Original topic, which I enjoyed a lot, as it teached me a something:
viewtopic.php?t=54036&start=30
Current status:
Code: Select all
root@cacti-2022-loaded:/var/www/html/cli# time /usr/bin/spine -C /var/www/html/spine.conf --poller 1 --first 878 --last 4327 --mibs
SPINE: Using spine config file [/var/www/html/spine.conf]
Version 1.2.21 starting
2022-06-14 00:01:45 - SPINE: Poller[1] PID[2086310] PT[139845542202240] ERROR: Device[2057] HT[2] polling timed out while acquiring Available Thread Lock
2022-06-14 00:01:46 - SPINE: Poller[1] PID[2086310] PT[139845542202240] ERROR: Device[1886] HT[2] polling timed out while acquiring Available Thread Lock
2022-06-14 00:01:52 - SPINE: Poller[1] PID[2086310] PT[139845542202240] ERROR: Device[2396] HT[2] polling timed out while acquiring Available Thread Lock
2022-06-14 00:01:57 - SPINE: Poller[1] PID[2086310] PT[139845542202240] ERROR: Device[1285] HT[2] polling timed out while acquiring Available Thread Lock
2022-06-14 00:02:06 - SPINE: Poller[1] PID[2086310] PT[139845542202240] ERROR: Device[2327] HT[1] polling timed out while acquiring Available Thread Lock
2022-06-14 00:02:09 - SPINE: Poller[1] PID[2086310] PT[139845542202240] ERROR: Device[3360] HT[2] polling timed out while acquiring Available Thread Lock
2022-06-14 00:02:10 - SPINE: Poller[1] PID[2086310] PT[139845542202240] ERROR: Device[4096] HT[2] polling timed out while acquiring Available Thread Lock
FATAL: Spine Encountered a Segmentation Fault
Generating backtrace...0 line(s)...
real 1m41.842s
user 0m2.511s
sys 0m3.193s
root@cacti-2022-loaded:/var/www/html/cli#
* use 5 minutes polling (minute is even easier)

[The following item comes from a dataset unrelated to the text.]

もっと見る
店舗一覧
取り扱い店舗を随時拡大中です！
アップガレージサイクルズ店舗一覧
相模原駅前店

* add approximately 3k hosts or more
* make sure they are slow in response, such as like response of first 250 devices is on average of 10k miliseconds
* make sure there are 250 of hosts down
Results are, uhm, well, catastrophic:
* user cannot say how many devices haven't been graphed
* user cannot alter many devices in bulk (as there is no bulk management at scale, cannot eg. reduce timeout and skip the devices above 3k milliseconds)
* there is no simple exit from this situation other than disable the number of hosts down, and even this does not always help
Other remarks and observations:
* configuration in the number of spine threads doesn't really matter, at scale of 3k devices Cacti system gets unusable.

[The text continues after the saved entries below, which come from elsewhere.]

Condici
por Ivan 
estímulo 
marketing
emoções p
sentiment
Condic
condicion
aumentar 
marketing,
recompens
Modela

* in comparison, I maxed out Cacti server resources by emulating approx 30k devices using old empty server with 2x Xeons. Cacti spine sucks approx 25k * 256 interfaces, in out bits, every 5 minutes, EASILY (well, NVMe disk burns at 30k IOPS at boost times). So I can easily get 20x times more only because everything this is very artificial, DC oriented, and no surprising delays are introduced. I think I could try more, I just need to split the snmpd to several more servers, which should not be a big deal. However, thats not the point, point is real life use case testing and I am to leave if for another winter evening.
How to workaround this issue:
* disable all hosts which are down, mostly helps spine to complete its cycle. Of course is one way, as enabling some devices back would kill the installation
* sometimes shortening the SNMP timeout helps (I need SNMP only, not sure about UDP or ICMP - it is blocked mostly for myself). But that doesn't help, I really need my lets say, 5 seconds lasting polling.
My ideas of how to resolve this in orders of preferrence:
* introduce automated hosts disabling based on their status. I'd say I need an expression: If the hosts is down for more than 5 poller cycles, disable the host with a DESC
** but I also need a rule: enable a host if its disabled with a DESC for longer amount of period than 10 poller cycles.
* introduce separate poller for checking up the hosts before they are polled. This could be essentially... almost separate spine process with different configuration. Such process could mark the hosts for polling / not polling so the main poller knows number of hosts to skip yet before the run. This should be an toggable option in Cacti configuration. Option name: "Relaxed down host processing" or similar.
* introduce overall limits and control of the maximum number of processes and threads spawned for a installation (if its not now by number of processes * number of threads)
* increase possible number of threads for spine to >100 and try to overcome (how would that work, side effects, no idea)
This is why I say Cacti is not able to go at small scale. Prove me wrong.